In response to this special notice, please provide EPA with a letter indicating:

  • the address and telephone number of the ____(agency or department)___ official for EPA to utilize as a point-of-contact; and

  • a statement of the ____(agency or department) willingness to negotiate an IAG.

Should such a letter not be received by EPA within fourteen (14) days of your receipt of this letter, or should the deadline pass without successful negotiation of an IAG, EPA will consider the period of negotiations closed. EPA then will have the option of issuing an order under Section 106 of CERCLA, proceeding under other available statutory authority, or proceeding with any appropriate off-site response using Superfund monies.

If you are already involved in discussions with State or local authorities, engaged in voluntary action, or involved in a lawsuit regarding this Site, you should not interpret this letter to advise or direct you to restrict or discontinue any activities. Please provide a copy of your letter to any other party involved in those discussions. You also should be aware that EPA will not delete the ________ site from the National Priorities List until the necessary remedial work has been concluded in accordance with CERCLA and the NCP.

Your letter to EPA should be addressed to:

Site Remedial Project Manager
U.S. Environmental Protection Agency
Region____
_____________________________
_____________________________

If you have any questions __RMS's name__ can be reached at phone number. Legal questions should be addressed to attorney's name, at attorney's number.

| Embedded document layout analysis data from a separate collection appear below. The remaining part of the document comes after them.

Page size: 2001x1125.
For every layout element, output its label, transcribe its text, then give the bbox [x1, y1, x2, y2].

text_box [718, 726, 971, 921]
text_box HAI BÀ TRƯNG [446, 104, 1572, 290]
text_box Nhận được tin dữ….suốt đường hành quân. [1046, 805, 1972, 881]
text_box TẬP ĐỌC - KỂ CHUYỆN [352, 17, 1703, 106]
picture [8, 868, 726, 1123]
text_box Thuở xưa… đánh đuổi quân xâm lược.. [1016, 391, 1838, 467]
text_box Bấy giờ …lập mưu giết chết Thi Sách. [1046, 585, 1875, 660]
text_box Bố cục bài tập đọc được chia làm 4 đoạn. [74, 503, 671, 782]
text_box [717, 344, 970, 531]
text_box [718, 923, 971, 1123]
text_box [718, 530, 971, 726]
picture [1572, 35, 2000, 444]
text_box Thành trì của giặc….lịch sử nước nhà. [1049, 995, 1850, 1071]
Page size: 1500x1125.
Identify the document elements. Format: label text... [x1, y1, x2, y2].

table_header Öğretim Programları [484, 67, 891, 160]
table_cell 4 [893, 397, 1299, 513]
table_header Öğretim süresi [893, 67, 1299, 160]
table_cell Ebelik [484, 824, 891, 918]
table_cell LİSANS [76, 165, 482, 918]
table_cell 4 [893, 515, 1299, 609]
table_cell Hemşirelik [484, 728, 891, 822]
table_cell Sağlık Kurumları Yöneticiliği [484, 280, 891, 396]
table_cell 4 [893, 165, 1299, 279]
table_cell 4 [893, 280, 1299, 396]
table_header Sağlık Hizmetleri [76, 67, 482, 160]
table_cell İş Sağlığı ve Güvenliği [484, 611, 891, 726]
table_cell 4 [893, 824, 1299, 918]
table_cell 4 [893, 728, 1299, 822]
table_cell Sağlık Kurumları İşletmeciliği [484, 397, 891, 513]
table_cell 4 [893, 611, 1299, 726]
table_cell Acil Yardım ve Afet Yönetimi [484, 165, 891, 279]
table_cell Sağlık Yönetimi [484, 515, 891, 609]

Thank you for your cooperation.

Sincerely,

______________________, Director
Hazardous Waste Management Division

Enclosure

cc: Federal Department or Agency Headquarters
State Environmental Protection Agency
________________________, Deputy Chief
Environmental Enforcement Section
Department of Justice


  1. The guidance referenced above does not apply to enforcement actions against contractor operators at Federal facilities (GOCOs) since EPA can utilize its full range of enforcement authorities at GOCOs to achieve compliance. The Regions are encouraged to consider proceeding against GOCOs and a separate GOCO enforcement strategy is being developed.